Plan would allow renters to build equity for down payment
NV City Hall Sign Flowers Building CG
City of North Vancouver municipal council is hoping to woo in more rent-to-own projects.

Rent now, own later.

City of North Vancouver council passed a motion Monday (Sept. 21) from Mayor Linda Buchanan and Coun. Angela Girard, seeking more rent-to-own housing options in the city.

Rent-to-own could be an underused tool in allowing moderate-income earners to attain housing in the city, Buchanan said.

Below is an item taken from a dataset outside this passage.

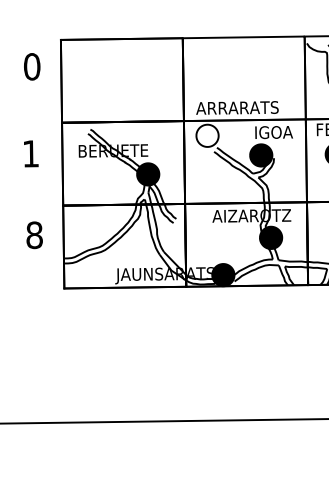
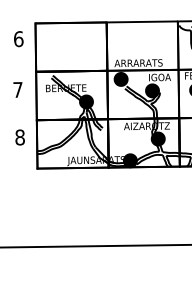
text: (31, 65) -> (18, 38), 0 -> 6
fill: (206, 134) -> (120, 78), added
text: (30, 153) -> (17, 89), 1 -> 7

“We have been in a housing affordability crisis that has left the workers who keep our economy moving without the housing options they need,” she said. “We've all felt the mounting pressure of the housing crisis, whether it's finding the right home for aging parents or watching your children struggle to afford staying in the community they've always called home, or becoming a homeowner yourself.”

Buchanan’s motion doesn’t lay out the specifics for how rent-to-own programs work but, where they have been tried, they typically involve renters being able to apply some or all of their rent for a period of time toward a down payment. The intent is to help otherwise stretched renters build up enough equity to qualify for a mortgage.

“So that their money is going to their own future inheritance rather than building someone else's,” Girard characterized it.

Finding homes for local workers would help the local business, making it easier to recruit staff, Buchanan reasoned, and ease traffic congestion by allowing people to live closer to where they work. It will also relieve pressure on the existing rental stock, which has a vacancy rate of less than one per cent.

Buchanan’s motion cited a recent development in the city that had eight rent-to-own units but more than 800 would-be residents looking to get in.

The motion directs staff to research the concept with private developers and banks and report back with ideas on what the city can do to foster more of them.

Council’s support for the idea was unanimous.

“These things were done in the '70s and then we kind of lost sight of affordable housing for people,” said Coun. Holly Back. “People really did buy into it, so I'm really happy to bring some of these ideas back maybe in a more modern form.”

Encouraging more rent-to-own development was part of the Liberal’s housing platform, Buchanan noted, adding that she will be taking the matter up with North Vancouver’s newly re-elected Liberal MP Jonathan Wilkinson and with Prime Minister Justin Trudeau.